## Excerpt provided
- Born: 29 September 1959 (age 66) Kogi state
- Citizenship: Nigerian
- Occupation: Lecturer
- Spouse: Tenuche Mohammed

= Marietu Tenuche =

Nigerian academic

Marietu Ohunene Tenuche (born 29 September 1959) is a Nigerian academic, author and a professor of political science. She is the fifth and the first female vice chancellor of Kogi State University, now Prince Abubakar Audu University. Tenuche was appointed by the Governor of Kogi State, Yahaya Bello to take over from Professor Mohammed Sanni Abdulkadir.

== Early life and education ==
Tenuche was born on 29 September 1959. She obtained her West African School Certificate from Government Girls Secondary School Yola in 1976. She obtained a B.Sc political science degree, M.Sc. political science and later a PhD political science degree all from Ahmadu Bello University.

== Academic career ==
Tenuche began her academic career in 1982 as a lecturer at Kwara State Polytechnic, Ilorin, where she was until 1992. She was appointed Lecturer 1 in the Department of Political Science of the University at the inception of the institution in 2000 where she rose through the ranks to become professor of political science in 2011.

## Exercise set
1. From the biography of Marietu Tenuche, list every university degree she earned.
2. Write the next few sentences of the biography of Marietu Tenuche, starting after its final sentence.

## Supplied entries

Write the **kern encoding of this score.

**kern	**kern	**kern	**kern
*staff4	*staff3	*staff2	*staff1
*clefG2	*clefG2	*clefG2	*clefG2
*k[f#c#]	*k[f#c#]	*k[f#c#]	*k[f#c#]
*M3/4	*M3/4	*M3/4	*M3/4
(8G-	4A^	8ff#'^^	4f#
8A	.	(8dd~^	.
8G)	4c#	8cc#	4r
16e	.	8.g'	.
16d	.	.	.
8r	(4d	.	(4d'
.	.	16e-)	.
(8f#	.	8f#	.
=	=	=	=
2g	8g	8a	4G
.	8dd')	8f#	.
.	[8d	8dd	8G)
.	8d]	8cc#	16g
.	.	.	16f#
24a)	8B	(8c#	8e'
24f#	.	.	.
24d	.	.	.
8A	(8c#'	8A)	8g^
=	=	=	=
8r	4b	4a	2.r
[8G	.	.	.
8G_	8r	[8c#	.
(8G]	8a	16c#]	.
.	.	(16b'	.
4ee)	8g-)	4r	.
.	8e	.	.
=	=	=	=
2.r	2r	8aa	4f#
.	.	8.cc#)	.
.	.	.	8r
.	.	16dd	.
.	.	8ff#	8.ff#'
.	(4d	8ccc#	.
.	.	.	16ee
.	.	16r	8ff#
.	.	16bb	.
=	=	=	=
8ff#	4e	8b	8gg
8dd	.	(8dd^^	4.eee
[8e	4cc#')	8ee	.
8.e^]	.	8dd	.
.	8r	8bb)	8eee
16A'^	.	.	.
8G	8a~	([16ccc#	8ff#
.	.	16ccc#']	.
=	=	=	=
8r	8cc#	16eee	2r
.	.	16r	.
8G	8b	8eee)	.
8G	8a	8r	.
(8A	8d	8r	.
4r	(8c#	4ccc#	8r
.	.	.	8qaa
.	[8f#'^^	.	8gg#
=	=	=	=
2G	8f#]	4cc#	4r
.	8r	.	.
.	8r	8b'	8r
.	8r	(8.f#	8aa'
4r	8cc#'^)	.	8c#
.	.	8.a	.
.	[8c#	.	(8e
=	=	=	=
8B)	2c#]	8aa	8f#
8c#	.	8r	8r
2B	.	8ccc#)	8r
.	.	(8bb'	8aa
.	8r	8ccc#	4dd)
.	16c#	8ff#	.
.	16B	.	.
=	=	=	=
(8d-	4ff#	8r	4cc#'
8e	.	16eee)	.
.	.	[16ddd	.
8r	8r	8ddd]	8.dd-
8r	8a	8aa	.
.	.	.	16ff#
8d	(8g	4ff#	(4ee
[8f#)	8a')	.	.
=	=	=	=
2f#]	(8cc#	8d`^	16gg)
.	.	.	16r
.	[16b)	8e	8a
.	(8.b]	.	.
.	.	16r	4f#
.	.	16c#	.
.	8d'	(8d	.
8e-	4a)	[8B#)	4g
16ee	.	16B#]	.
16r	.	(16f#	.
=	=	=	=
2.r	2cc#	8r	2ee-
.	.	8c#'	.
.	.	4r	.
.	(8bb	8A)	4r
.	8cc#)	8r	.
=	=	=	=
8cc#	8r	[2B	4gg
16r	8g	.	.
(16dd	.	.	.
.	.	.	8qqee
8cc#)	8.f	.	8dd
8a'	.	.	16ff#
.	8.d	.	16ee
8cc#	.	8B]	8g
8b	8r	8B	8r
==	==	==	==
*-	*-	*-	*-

## Responses by item number
1. B.Sc. in political science, M.Sc. in political science, and PhD in political science (all from Ahmadu Bello University)

2.
She had previously served as the dean, Faculty of Social Sciences (2000-2006), deputy vice chancellor, academic (2004-2006, and 2008-2011) and deputy vice chancellor, administration (2011-2013).

She was appointed as the acting vice chancellor of Kogi State University on 7 April 2020 and later confirmed as the vice chancellor. Until her recent appointment as the vice chancellor of Kogi State University now Prince Abubakar Audu University, she was the dean, School of Postgraduate Studies and chair, Committee of Deans and Directors.

== Personal life ==
She is married to pharmacist Professor Muhammed Tenuche, and they have four children.